POLITICS

Victor Ciorbea, on Big Brother law: I don’t expect it will need to be challenged before CCR

Ombudsman Victor Ciorbea said on Thursday that, in his opinion, the Big Brother law would not need to be challenged before the Constitutional Court (CCR) and noted that he had participated in the debates with various experts when the law was drafted.
‘Some of our colleagues who are specialised in the field to a certain extent will read the law in order to prevent what we had last year, when we challenged the second Big Brother act on non-constitutionality grounds, our claim being admitted by the Constitutional Court’, said Ombudsman Victor Ciorbea, who was attending a debate in the Senate.
Ciorbea also said that he didn’t expect the situation of the previous year, when the Ombudsman had challenged the second Big Brother law in Court, would repeat itself.
‘I don’t believe it will be the case. This is just my opinion based on some of the preparatory debates to which I was invited. I do not want to give you a final opinion on this, but this is what I believe to be true, based on what I have learnt in the process of drafting this law and based on its adoption by Parliament’, Victor Ciorbea said.
The Chamber of Deputies adopted on Wednesday with 187 votes in favour, 12 against and 22 abstentions the draft law on the processing of personal information and protection of privacy in the electronic communications sector. The law will be referred to the president for promulgation.

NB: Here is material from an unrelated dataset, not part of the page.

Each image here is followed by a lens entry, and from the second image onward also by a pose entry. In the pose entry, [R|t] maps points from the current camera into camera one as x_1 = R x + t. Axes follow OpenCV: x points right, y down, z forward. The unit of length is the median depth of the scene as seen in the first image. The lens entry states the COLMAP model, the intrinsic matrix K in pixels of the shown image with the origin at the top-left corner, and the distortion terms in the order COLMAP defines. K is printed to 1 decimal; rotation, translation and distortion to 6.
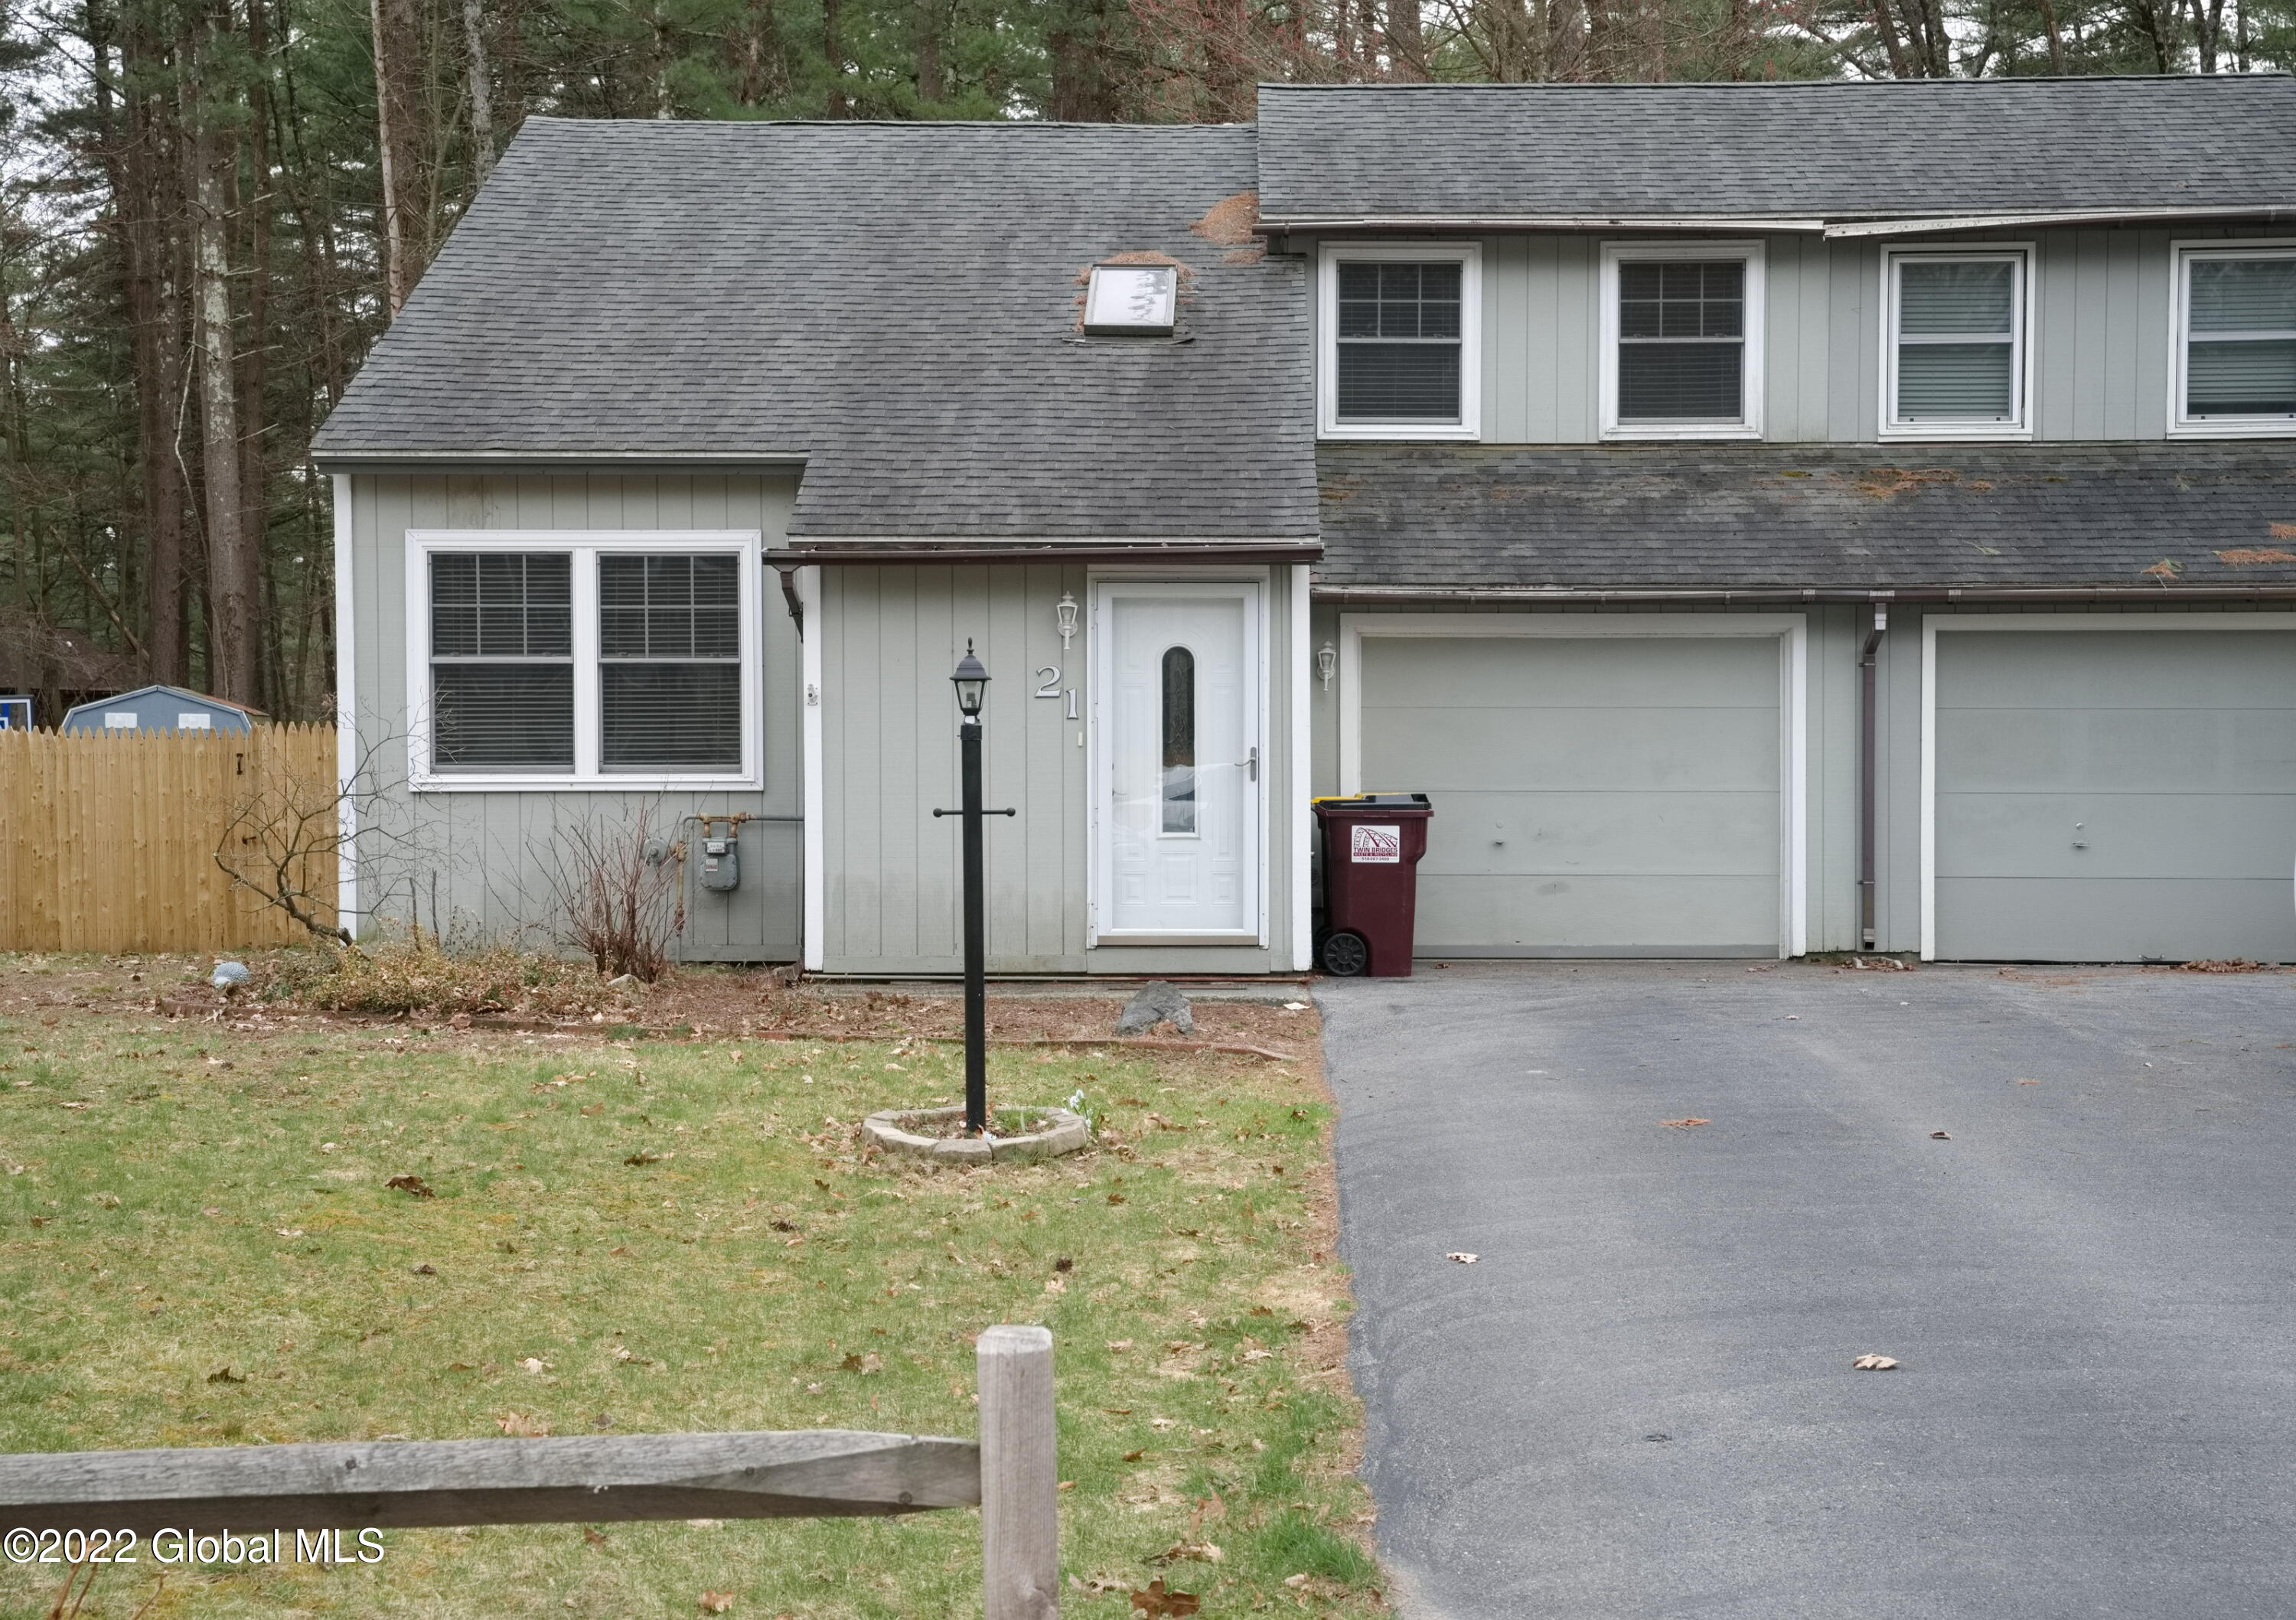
lens RADIAL K [[3535.6, 0, 1148.5], [0, 3535.6, 813.9], [0, 0, 1]] dist [0.207975, 0.000000]
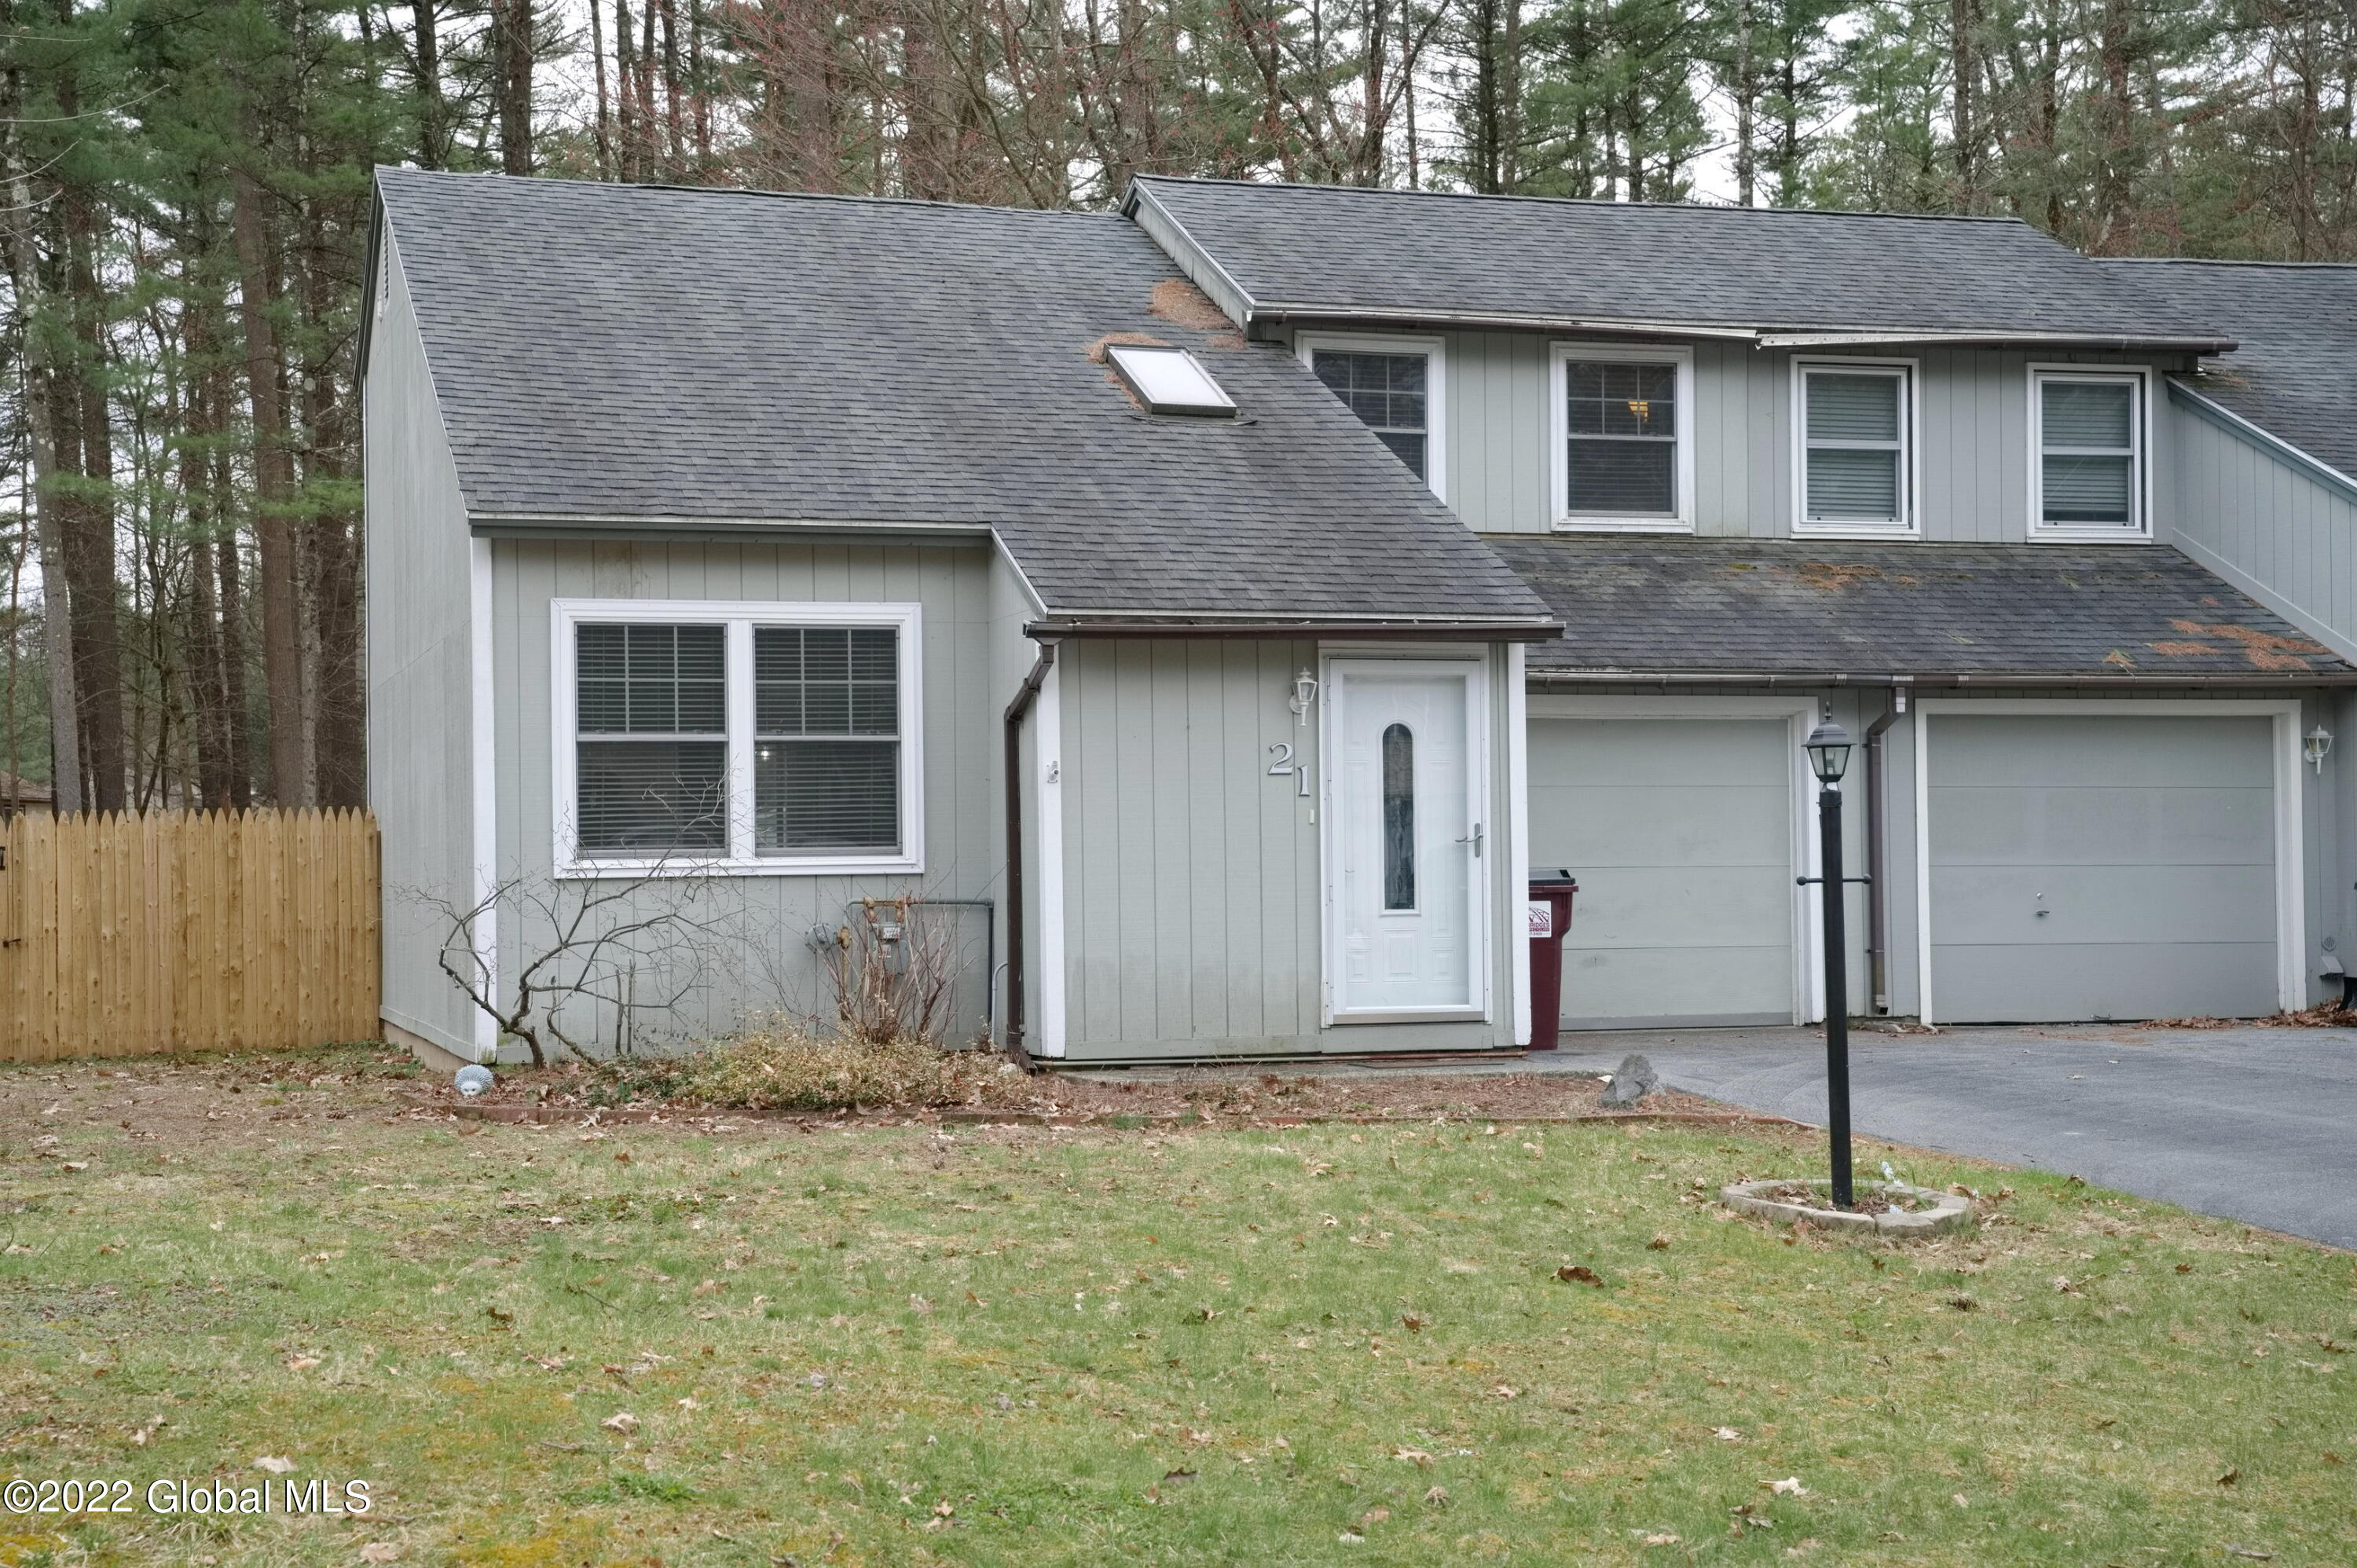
lens RADIAL K [[3452.8, 0, 1178.0], [0, 3452.8, 780.1], [0, 0, 1]] dist [0.205909, 0.000000]
pose [[0.948721, -0.001940, 0.316108, -0.339117], [0.013683, 0.999296, -0.034933, 0.001905], [-0.315818, 0.037467, 0.948080, 0.088045]]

The leaders of political parties agreed on the draft during talks at Cotroceni in May. The only one who raised objections during the debates in Parliament was the representative of UDMR.
The law may be challenged in the Constitutional Court by a minimum of 50 deputies or 25 senators, by the president of the republic, by the speaker of Chamber, Government or the Ombudsman.
The normative act provides that traffic information regarding the subscribers or users, processed and stored by the provider of a public electronic communications network or by the provider of an electronic communications service meant for the public must be erased or made anonymous when it is no longer necessary for transmitting a communication, but not later than three years after the date when the communication occurs.
Another important provision in the law is that, upon the request of the courts of law or criminal investigation bodies or state bodies with competence in the area of national defence and security, with the prior authorisation of a judge established under the law, the providers of public networks of communications in electronic networks meant for the public shall immediately made available to those, but no later than after 48 hours, the traffic data, the equipment identification date and localisation data, according to the legal provisions on the protection of personal information.